Modifying Group Membership
Adding or deleting members
from a group is also accomplished through Active Directory Users And
Computers. Right-click any group, and choose Properties. Figure 2 illustrates the Properties dialog box of a global security group called Sales.
Table 3 explains the member configuration tabs of the Properties dialog box.
Table 3. Membership Configuration
| Tab | Function |
|---|
| Members | Adding, removing, or listing the security principals that this container holds as members |
| Member Of | Adding, removing, or listing the containers that hold this container as a member |
Finding the Domain Groups to Which a User Belongs
Active Directory allows for flexible and creative group nesting, where
Global groups can nest into other global groups, universal groups, or domain local groups.
Universal groups can be members of other universal groups or domain local groups.

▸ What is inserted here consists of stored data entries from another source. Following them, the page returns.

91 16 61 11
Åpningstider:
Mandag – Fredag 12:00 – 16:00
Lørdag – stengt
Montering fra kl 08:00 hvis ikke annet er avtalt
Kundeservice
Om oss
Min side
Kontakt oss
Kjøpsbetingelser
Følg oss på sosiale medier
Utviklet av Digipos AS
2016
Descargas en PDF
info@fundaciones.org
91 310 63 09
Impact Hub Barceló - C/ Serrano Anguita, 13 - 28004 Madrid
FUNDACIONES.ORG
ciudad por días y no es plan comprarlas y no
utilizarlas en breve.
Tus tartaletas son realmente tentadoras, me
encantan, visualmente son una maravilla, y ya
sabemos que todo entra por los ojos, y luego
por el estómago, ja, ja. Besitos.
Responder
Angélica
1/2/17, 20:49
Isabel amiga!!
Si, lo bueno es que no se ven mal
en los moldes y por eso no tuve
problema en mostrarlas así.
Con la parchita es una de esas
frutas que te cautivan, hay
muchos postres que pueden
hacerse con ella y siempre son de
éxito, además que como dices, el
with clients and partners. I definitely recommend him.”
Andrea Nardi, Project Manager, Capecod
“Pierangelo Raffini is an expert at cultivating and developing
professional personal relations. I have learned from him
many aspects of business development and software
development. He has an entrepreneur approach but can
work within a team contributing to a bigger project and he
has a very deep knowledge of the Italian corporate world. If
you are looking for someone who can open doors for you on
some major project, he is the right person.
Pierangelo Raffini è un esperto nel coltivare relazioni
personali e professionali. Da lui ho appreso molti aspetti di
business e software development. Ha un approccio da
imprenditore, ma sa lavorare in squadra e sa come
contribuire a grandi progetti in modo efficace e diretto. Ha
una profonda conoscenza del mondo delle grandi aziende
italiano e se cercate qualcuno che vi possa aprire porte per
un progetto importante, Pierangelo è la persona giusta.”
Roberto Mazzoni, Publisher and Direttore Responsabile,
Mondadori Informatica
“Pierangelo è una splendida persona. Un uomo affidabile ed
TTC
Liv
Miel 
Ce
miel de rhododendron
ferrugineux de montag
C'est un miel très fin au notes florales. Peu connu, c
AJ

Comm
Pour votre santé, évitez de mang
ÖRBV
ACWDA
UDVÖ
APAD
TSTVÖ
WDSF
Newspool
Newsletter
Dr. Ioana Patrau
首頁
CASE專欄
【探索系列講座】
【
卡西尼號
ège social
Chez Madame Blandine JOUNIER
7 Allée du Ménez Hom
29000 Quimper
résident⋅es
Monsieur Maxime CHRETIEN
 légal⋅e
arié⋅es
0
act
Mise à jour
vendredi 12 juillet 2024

Domain local groups can belong to other domain local groups.
This flexibility
brings with it the potential for complexity, and without the right
tools, it would be difficult to know exactly which groups a user belongs
to, whether directly or indirectly. Fortunately, Windows Server 2003
adds the DSGET command, which solves the problem. From a command prompt,
type:
dsget user UserDN -memberof [-expand]
The -memberof switch
returns the value of the MemberOf attribute, showing the groups to which
the user directly belongs. By adding the -expand switch, those groups
are searched recursively, producing an exhaustive list of all groups to
which the user belongs in the domain.